Des capuchons noirs sur leurs têtes. Meecham signe tous les ordres d’exécution avec un stylo en argent.

J’éteins la télévision, me dirige vers la grange et travaille sur la presse jusqu’à l’aube.

La dernière fois que j’entends parler d’Albion, peut-être la toute dernière à jamais, c’est sur la BBC, une info brève enfouie dans un paquet d’autres nouvelles plus pressantes. Un agent des services frontaliers canadiens affirme avoir vu quelques jours plus tôt Darwyn Harris passer de l’État de Washington au Canada. Au volant d’une Volkswagen Rabbit, elle a utilisé un passeport et une carte d’identité au nom d’Albion Waverly. « Son passeport ne figurait pas sur la liste “Interdit de séjour”, donc je l’ai laissée passer, dit l’agent. Nos logiciels de reconnaissance faciale sont restés en panne quelques heures cet après-midi-là, elle devait être au courant. Je ne l’ai reconnue que plus tard, en feuilletant de la paperasse. » Grâce à des autorités canadiennes obligeantes, le FBI a déterminé qu’elle avait dû acheter une autre voiture en liquide à la sortie de Vancouver. L’info s’est terminée et la BBC a diffusé une émission consacrée à Nina Penrose, modèle de la page 3 du Sun, gagnante du concours Miss Univers de l’année dernière, et à son prochain passage dans la version anglaise de Une chance sur un million.

Je me demande quel nom Albion se donne à présent.
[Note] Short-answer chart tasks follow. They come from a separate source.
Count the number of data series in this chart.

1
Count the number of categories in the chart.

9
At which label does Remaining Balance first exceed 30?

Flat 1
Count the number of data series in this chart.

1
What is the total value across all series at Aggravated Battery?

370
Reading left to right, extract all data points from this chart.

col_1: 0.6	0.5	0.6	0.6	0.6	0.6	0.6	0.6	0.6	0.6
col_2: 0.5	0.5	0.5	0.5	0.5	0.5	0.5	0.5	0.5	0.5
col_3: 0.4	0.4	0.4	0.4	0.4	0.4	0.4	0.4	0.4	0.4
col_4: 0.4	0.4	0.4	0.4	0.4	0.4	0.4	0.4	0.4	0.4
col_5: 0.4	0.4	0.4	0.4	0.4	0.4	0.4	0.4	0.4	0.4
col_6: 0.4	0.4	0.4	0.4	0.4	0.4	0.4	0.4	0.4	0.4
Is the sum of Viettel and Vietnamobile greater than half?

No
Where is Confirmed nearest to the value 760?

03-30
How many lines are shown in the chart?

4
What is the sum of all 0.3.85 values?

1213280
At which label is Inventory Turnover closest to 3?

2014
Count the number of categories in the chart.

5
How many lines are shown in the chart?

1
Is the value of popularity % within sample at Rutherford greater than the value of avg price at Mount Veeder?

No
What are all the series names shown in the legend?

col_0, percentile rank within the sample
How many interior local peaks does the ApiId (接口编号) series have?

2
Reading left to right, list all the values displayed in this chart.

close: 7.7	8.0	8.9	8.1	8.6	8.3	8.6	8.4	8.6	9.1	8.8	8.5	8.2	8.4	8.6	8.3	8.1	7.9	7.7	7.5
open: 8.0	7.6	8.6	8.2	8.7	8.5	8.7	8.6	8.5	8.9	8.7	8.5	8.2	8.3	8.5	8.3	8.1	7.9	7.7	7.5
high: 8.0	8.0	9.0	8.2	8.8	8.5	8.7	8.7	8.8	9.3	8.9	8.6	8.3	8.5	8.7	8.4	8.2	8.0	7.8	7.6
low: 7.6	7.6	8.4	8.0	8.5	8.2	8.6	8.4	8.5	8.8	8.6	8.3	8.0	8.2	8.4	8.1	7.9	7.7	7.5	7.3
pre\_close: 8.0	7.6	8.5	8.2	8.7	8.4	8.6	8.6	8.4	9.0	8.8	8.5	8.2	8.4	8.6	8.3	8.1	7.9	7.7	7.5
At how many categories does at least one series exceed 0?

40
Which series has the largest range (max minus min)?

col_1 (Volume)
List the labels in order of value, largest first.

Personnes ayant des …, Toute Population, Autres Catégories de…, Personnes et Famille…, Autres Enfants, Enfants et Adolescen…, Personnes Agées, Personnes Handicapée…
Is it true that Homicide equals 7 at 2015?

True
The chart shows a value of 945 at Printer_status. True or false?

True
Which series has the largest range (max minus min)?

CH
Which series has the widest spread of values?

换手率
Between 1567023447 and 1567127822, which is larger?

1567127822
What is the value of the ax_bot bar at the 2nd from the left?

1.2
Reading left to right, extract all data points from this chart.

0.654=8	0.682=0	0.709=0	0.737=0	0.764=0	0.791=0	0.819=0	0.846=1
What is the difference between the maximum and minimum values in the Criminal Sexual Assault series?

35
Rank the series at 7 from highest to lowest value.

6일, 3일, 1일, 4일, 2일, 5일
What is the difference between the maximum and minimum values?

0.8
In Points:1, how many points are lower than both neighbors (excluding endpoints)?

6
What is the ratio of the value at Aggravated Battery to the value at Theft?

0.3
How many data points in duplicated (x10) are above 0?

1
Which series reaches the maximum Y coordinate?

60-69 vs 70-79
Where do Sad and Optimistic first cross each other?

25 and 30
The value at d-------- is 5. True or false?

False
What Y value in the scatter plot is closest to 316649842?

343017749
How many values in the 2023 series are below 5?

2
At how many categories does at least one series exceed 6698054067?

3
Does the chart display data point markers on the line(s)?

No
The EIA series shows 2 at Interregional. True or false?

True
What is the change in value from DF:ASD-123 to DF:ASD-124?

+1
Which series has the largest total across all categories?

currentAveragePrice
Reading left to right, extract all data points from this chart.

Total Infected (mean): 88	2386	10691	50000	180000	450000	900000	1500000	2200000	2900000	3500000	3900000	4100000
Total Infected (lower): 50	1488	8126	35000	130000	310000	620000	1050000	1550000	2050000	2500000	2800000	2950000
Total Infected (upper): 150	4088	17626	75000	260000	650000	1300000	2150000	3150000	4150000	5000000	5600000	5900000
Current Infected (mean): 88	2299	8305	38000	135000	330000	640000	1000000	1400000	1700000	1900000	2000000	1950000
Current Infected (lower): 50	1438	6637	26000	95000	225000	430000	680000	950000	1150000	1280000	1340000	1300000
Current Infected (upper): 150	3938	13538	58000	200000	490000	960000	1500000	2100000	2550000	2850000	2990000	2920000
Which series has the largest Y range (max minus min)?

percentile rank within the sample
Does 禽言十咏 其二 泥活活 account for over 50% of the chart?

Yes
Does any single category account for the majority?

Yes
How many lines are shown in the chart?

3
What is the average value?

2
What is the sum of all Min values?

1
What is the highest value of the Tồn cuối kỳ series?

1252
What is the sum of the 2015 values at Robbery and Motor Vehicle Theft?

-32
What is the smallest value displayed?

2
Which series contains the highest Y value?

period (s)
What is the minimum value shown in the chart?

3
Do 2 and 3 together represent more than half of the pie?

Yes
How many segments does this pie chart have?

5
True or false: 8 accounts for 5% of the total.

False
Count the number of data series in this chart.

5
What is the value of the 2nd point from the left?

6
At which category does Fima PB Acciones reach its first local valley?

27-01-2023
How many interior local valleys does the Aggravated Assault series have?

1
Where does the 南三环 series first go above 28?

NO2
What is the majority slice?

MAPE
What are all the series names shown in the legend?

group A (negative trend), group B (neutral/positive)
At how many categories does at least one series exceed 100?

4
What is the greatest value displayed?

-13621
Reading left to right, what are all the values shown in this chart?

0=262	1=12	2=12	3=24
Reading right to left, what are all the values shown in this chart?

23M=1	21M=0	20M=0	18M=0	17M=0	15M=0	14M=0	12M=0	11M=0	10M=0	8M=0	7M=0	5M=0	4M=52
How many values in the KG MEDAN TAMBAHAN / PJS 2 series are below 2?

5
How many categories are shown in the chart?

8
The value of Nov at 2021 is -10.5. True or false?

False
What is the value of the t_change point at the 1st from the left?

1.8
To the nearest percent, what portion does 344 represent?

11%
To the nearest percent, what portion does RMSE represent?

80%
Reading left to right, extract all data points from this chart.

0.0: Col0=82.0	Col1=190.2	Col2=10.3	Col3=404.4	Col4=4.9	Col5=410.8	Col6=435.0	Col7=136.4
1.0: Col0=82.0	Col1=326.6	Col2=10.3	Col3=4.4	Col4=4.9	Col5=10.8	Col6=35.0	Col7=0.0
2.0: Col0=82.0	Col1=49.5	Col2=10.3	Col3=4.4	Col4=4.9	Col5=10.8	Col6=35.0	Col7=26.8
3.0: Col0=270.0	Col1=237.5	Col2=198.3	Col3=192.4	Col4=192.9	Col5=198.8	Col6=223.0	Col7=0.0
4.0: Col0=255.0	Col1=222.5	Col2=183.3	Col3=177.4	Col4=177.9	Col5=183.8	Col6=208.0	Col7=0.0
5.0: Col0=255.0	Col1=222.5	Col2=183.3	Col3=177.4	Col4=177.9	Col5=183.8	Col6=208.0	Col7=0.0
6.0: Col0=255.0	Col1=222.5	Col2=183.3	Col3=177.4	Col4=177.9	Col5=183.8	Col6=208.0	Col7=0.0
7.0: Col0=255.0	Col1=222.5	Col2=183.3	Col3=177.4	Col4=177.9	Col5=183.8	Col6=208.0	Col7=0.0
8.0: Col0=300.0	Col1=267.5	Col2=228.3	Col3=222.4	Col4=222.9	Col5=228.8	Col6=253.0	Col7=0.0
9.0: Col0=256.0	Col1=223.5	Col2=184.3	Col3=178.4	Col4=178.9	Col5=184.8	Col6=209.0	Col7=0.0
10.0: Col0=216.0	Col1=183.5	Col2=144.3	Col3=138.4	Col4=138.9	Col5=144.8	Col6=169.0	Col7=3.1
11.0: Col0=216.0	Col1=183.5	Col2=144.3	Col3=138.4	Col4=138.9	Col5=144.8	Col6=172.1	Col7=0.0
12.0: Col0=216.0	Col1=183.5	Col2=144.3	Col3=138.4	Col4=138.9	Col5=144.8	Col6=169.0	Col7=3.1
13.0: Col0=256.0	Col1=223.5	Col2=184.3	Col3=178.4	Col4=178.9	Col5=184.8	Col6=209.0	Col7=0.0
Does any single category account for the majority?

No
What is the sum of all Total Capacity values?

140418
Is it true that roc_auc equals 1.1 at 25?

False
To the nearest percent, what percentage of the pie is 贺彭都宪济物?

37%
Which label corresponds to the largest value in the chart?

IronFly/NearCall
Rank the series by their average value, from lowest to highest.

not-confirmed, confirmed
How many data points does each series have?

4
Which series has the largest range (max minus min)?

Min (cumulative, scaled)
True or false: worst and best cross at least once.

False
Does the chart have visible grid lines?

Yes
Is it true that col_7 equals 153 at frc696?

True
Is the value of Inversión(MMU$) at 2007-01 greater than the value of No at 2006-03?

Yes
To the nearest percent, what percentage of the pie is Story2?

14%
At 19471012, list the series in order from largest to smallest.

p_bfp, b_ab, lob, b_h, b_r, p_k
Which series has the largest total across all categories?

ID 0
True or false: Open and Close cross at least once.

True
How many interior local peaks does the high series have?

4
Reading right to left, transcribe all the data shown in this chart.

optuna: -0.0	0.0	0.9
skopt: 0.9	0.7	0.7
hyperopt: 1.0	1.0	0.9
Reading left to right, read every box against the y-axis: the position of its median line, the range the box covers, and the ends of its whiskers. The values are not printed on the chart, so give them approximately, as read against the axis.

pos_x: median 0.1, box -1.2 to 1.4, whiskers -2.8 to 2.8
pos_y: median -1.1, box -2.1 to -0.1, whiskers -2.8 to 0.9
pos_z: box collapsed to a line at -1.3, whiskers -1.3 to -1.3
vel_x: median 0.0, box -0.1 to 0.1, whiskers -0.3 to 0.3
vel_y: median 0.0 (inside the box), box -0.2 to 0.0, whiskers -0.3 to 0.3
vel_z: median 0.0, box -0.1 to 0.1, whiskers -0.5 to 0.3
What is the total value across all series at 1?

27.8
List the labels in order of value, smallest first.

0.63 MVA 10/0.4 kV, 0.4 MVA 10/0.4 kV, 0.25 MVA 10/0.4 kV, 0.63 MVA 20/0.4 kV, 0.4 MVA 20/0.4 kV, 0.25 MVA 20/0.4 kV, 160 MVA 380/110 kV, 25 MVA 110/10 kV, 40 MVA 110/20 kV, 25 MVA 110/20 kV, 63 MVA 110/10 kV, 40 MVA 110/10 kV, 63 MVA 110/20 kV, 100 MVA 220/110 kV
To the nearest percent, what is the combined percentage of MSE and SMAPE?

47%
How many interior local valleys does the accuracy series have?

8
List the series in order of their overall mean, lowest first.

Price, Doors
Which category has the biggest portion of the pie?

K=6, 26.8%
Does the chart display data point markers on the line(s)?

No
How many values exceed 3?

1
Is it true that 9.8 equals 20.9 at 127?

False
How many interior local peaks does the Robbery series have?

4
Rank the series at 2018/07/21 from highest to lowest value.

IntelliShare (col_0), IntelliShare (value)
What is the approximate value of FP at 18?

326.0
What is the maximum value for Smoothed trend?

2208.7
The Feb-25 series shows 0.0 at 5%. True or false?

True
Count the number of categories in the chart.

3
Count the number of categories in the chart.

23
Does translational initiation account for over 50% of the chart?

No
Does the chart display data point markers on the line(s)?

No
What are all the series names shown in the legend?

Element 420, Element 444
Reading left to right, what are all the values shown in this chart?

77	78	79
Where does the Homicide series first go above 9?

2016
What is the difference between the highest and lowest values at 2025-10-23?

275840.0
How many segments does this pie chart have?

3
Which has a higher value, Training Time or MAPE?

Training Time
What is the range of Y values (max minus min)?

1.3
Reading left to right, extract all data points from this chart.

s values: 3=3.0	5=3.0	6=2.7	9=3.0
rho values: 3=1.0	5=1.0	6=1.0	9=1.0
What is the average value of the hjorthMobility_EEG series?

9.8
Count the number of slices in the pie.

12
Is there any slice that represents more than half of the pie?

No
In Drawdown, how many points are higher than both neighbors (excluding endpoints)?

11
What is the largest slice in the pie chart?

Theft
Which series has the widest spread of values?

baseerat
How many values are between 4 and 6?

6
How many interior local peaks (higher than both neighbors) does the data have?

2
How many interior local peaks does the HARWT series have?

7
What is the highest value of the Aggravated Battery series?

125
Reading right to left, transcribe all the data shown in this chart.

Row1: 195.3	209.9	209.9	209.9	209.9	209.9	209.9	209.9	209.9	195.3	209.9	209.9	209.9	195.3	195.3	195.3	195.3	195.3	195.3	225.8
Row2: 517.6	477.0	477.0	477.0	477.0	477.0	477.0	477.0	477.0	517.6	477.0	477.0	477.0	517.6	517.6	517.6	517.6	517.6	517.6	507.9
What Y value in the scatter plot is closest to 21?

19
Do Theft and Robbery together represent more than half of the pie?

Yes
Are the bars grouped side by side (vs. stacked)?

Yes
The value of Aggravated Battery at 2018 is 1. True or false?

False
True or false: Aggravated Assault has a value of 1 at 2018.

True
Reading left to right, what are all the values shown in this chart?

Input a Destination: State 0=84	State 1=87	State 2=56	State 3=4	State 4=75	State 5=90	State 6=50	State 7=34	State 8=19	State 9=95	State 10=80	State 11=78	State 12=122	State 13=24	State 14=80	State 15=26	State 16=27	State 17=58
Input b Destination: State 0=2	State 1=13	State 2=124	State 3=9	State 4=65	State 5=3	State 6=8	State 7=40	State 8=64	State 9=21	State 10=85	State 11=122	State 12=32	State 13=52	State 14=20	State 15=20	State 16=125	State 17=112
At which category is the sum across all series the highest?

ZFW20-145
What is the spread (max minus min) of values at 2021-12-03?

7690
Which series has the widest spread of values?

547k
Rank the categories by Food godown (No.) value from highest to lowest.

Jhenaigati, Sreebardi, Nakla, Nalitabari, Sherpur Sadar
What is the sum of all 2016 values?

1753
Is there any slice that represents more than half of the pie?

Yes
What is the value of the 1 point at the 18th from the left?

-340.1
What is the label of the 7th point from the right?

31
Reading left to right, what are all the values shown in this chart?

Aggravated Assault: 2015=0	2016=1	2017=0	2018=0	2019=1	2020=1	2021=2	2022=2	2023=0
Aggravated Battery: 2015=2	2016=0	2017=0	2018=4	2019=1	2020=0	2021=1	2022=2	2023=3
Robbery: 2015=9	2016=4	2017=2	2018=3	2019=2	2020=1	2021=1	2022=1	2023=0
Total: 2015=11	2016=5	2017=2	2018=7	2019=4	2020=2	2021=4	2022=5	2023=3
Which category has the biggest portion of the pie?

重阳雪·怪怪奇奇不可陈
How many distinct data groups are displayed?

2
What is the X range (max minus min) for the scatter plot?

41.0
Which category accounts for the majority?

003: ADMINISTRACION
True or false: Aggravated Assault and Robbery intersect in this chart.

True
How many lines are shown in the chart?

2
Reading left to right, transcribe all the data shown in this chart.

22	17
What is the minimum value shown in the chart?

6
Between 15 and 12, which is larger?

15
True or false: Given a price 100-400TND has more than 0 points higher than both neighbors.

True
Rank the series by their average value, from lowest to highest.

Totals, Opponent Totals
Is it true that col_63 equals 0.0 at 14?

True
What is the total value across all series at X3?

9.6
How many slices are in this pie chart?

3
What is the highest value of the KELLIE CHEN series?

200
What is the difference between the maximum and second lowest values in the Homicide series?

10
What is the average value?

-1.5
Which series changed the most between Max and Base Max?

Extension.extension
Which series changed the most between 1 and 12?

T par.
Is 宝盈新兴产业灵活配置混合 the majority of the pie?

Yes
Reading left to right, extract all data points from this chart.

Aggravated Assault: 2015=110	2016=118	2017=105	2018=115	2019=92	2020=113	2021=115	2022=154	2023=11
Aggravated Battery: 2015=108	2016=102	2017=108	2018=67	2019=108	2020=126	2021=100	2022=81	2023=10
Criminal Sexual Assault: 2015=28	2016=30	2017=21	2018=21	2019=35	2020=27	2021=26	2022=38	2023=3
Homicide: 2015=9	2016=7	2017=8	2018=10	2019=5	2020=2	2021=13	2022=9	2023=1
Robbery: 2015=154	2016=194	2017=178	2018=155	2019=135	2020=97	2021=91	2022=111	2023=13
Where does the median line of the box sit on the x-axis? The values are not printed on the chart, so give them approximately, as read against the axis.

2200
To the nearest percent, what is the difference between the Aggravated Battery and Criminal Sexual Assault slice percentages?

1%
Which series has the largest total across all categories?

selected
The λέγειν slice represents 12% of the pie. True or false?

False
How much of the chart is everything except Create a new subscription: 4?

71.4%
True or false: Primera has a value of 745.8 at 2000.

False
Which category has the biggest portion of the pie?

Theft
J’ai envisagé un nouveau neurospam, quelque chose de simple, pour revenir sur nos pas dans la Ville, pour la chercher – parfois j’imagine que je la trouverai si je passe assez de temps dans des endroits qui ont été importants pour nous, par exemple notre box au Kelly’s dans East Liberty, ou peut-être si je monte dans son bus qui plonge au cœur du tunnel, juste avant la fin du monde. Elle hantera à coup sûr ces endroits-là un jour ou l’autre, mais je me rends compte que je suis à présent un fantôme pour elle, un lien avec un passé qu’elle désire effacer. Je pense à elle en me promenant dans les champs. Je cultive son souvenir. Je ne suis jamais allé au Canada, mais j’imagine Albion avec une coiffure différente, des vêtements différents, au volant d’une voiture achetée à la sortie de Vancouver. Je l’imagine roulant sur des autoroutes, vers le nord, toujours plus au nord, le plus au nord possible. Je l’imagine empruntant des routes magnifiques, semées de montagnes et bordées de conifères luxuriants. Lorsque les routes se font plus étroites et que le sous-bois s’assombrit, je l’imagine qui se sent en sécurité. Enfin en sécurité. J’imagine une route unique traversant des kilomètres et des kilomètres de forêt, d’une forêt infinie, une route unique sur laquelle on pourrait rouler des heures, des jours, sans jamais voir un autre visage humain.